By the late 1960s, most of the fluid-coupling four-speed and two-speed transmissions had disappeared in favor of three-speed units with torque converters. Also around this time, whale oil was removed from automatic transmission fluid. By the early 1980s, these were being supplemented and eventually replaced by overdrive-equipped transmissions providing four or more forward speeds. Many transmissions also adopted the lock-up torque converter (a mechanical clutch locking the torque converter pump and turbine together to eliminate slip at cruising speed) to improve fuel economy.
As computerized engine control units (ECUs) became more capable, much of the logic built into the transmission's valve body was offloaded to the ECU. Some manufacturers use a separate computer dedicated to the transmission called a transmission control unit (TCU), also known as the transmission control module (TCM), which shares information with the engine management computer. In this case, solenoids turned on and off by the computer control shift patterns and gear ratios, rather than the spring-loaded valves in the valve body. This allows for more precise control of shift points, shift quality, lower shift times, and (on some newer cars) semi-automatic control, where the driver tells the computer when to shift. The result is an impressive combination of efficiency and smoothness. Some computers even identify the driver's style and adapt to best suit it.
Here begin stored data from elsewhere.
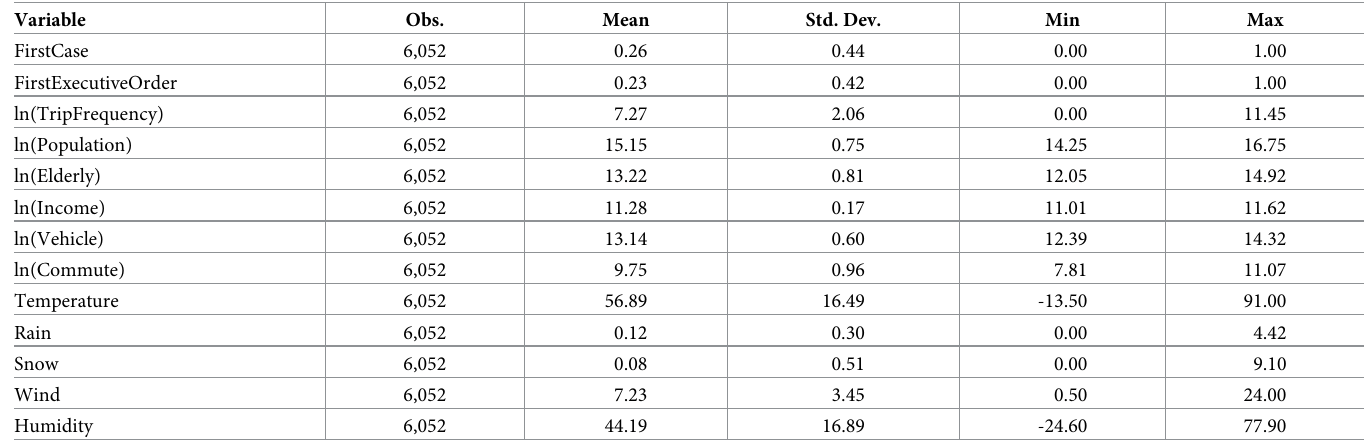
Table 2. Descriptive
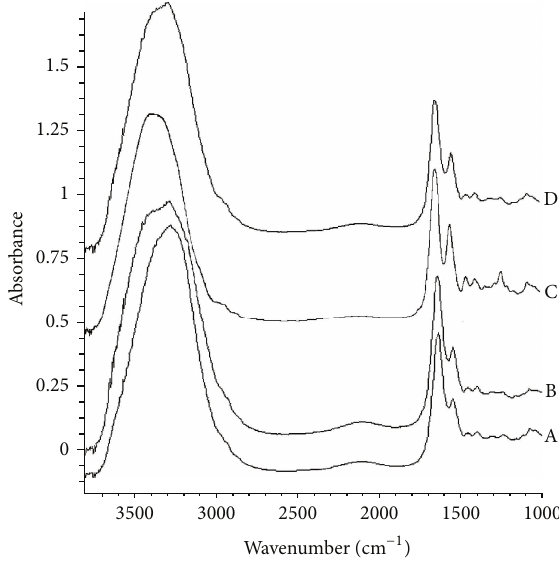
Figure 2: FTIR spectra of four samples from Parts A, B, C, and D, with wavenumber ranging from 3800 cm −1 to 1000 cm −1 .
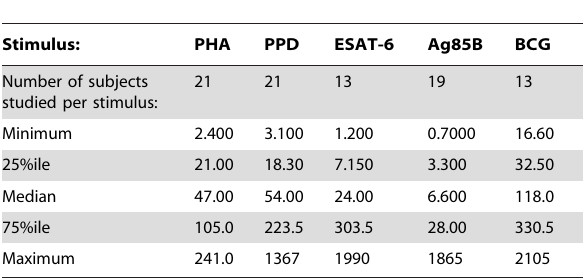
Table 2. Descriptive Statistics of IFN- c /IL-17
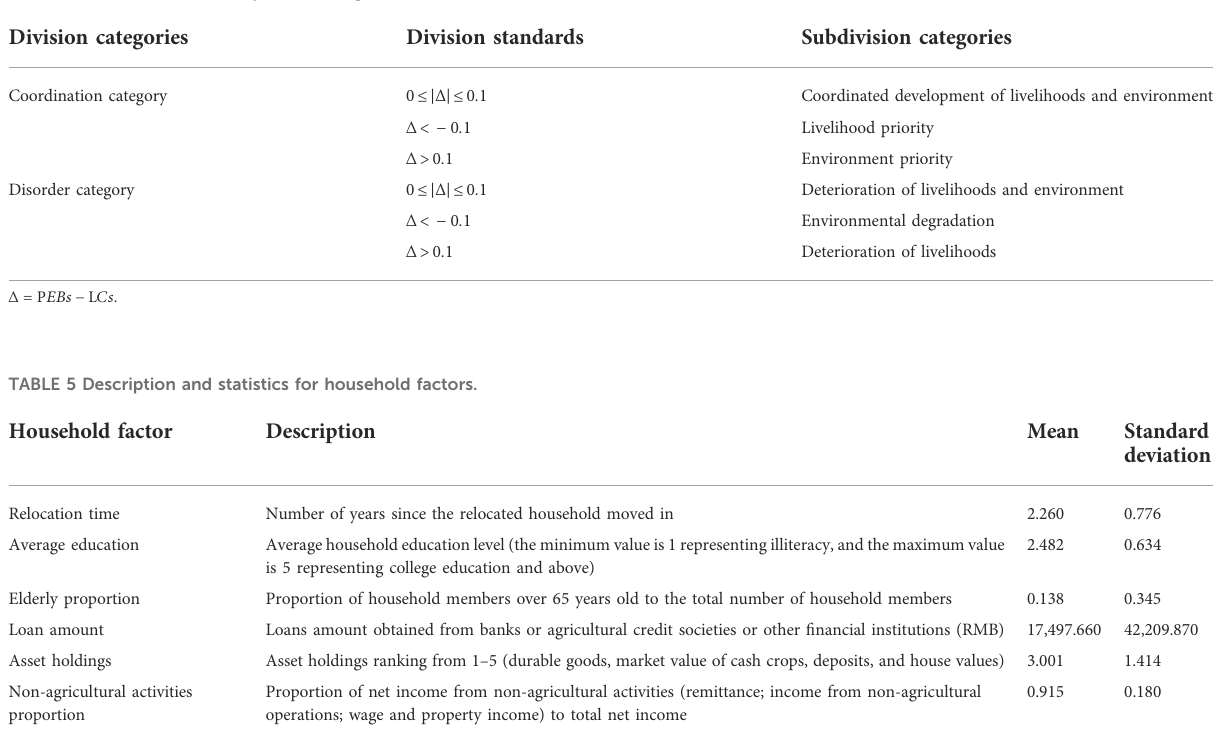
TABLE 4 Divisions of the comparison categories of “ livelihoods – environment ” links.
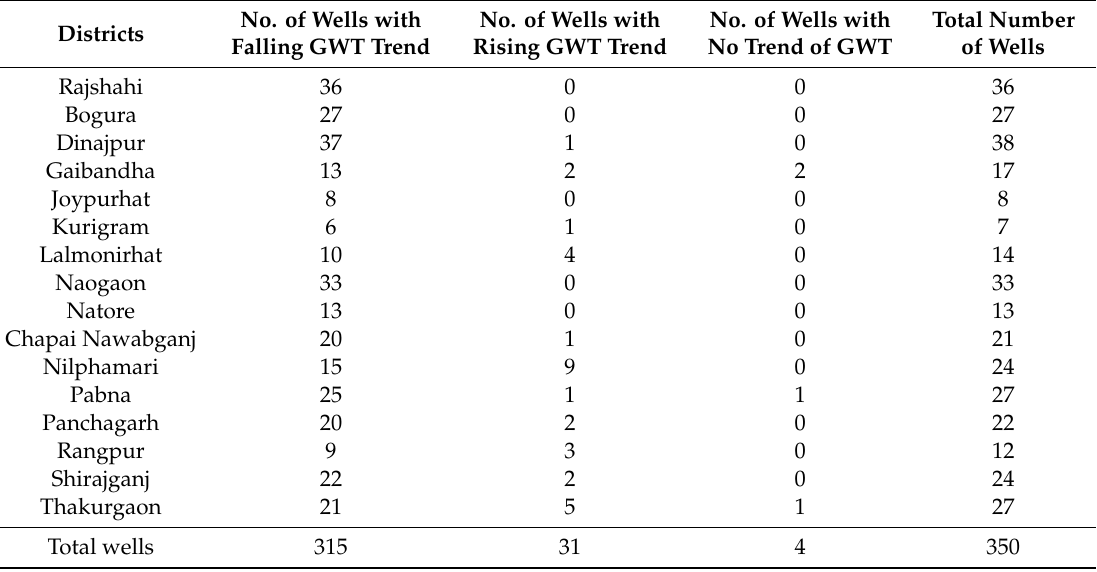
Table 3. Number of groundwater table (GWT) monitoring wells in 16 districts of the North-West hydrological region of Bangladesh with falling, rising, and no trends of the annual minimum depths of GWTs from ground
ZF Friedrichshafen and BMW were responsible for introducing the first six-speed (the ZF 6HP26 in the 2002 BMW 7 Series (E65)). Mercedes-Benz's 7G-Tronic was the first seven-speed in 2003, with Toyota introducing an eight-speed in 2007 on the Lexus LS 460 which was equivalent in size to a six-speed . Derived from the 7G-Tronic, Mercedes-Benz unveiled a semi-automatic transmission with the torque converter replaced with a wet multi clutch called the AMG SPEEDSHIFT MCT. The 2014 Jeep Cherokee has the world's first nine-speed automatic transmission for a passenger vehicle to market. In 2017 Toyota unveiled the Lexus LC coupe with the world’s first ten-speed automatic transmission in a production car. General Motors and Ford followed soon after with their co-developed ten-speed automatic transmission for the Cadillac Escalade, Cadillac CT6, Chevrolet Camaro, Chevrolet Tahoe models for GM and the Ford Mustang, Ford F-150, Lincoln Navigator, Ford Ranger (T6) and Ford Everest models for Ford.